What the task requires: Copy the lines exactly as they appear, starting with the first line of the records and ending with the line that contains "cytoplasmic/membranous protein expression".

_____

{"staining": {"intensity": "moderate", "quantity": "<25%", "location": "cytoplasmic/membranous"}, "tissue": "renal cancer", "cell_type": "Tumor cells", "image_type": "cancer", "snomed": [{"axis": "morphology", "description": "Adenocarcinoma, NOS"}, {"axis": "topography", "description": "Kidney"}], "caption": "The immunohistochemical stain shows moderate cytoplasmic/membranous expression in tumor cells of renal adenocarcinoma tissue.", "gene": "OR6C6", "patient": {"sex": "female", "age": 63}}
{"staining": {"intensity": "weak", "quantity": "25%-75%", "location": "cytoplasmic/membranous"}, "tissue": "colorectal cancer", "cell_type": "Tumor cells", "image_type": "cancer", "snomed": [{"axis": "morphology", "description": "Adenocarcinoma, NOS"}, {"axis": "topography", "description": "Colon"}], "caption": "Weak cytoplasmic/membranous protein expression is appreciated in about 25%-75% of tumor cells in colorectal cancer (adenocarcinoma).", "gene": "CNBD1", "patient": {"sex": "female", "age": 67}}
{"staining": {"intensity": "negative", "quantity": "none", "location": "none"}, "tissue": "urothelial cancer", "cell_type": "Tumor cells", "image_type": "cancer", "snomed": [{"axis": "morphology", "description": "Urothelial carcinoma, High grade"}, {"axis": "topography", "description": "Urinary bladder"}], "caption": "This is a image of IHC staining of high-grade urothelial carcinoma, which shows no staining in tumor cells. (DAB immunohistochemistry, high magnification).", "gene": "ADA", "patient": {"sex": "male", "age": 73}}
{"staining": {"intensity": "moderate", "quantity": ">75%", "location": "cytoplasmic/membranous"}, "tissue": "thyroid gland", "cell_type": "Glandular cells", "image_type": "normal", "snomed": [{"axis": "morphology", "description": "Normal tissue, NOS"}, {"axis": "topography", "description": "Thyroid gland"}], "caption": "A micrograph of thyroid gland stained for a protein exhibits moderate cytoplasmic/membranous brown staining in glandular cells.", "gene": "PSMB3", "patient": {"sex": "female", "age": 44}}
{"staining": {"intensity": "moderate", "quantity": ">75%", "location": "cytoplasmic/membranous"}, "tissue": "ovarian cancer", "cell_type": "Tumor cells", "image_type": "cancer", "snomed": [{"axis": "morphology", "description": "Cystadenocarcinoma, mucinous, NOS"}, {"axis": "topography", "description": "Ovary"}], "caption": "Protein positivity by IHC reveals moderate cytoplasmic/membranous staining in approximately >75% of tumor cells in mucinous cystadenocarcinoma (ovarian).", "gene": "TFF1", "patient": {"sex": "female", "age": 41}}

_____

Task answer:
{"staining": {"intensity": "moderate", "quantity": "<25%", "location": "cytoplasmic/membranous"}, "tissue": "renal cancer", "cell_type": "Tumor cells", "image_type": "cancer", "snomed": [{"axis": "morphology", "description": "Adenocarcinoma, NOS"}, {"axis": "topography", "description": "Kidney"}], "caption": "The immunohistochemical stain shows moderate cytoplasmic/membranous expression in tumor cells of renal adenocarcinoma tissue.", "gene": "OR6C6", "patient": {"sex": "female", "age": 63}}
{"staining": {"intensity": "weak", "quantity": "25%-75%", "location": "cytoplasmic/membranous"}, "tissue": "colorectal cancer", "cell_type": "Tumor cells", "image_type": "cancer", "snomed": [{"axis": "morphology", "description": "Adenocarcinoma, NOS"}, {"axis": "topography", "description": "Colon"}], "caption": "Weak cytoplasmic/membranous protein expression is appreciated in about 25%-75% of tumor cells in colorectal cancer (adenocarcinoma).", "gene": "CNBD1", "patient": {"sex": "female", "age": 67}}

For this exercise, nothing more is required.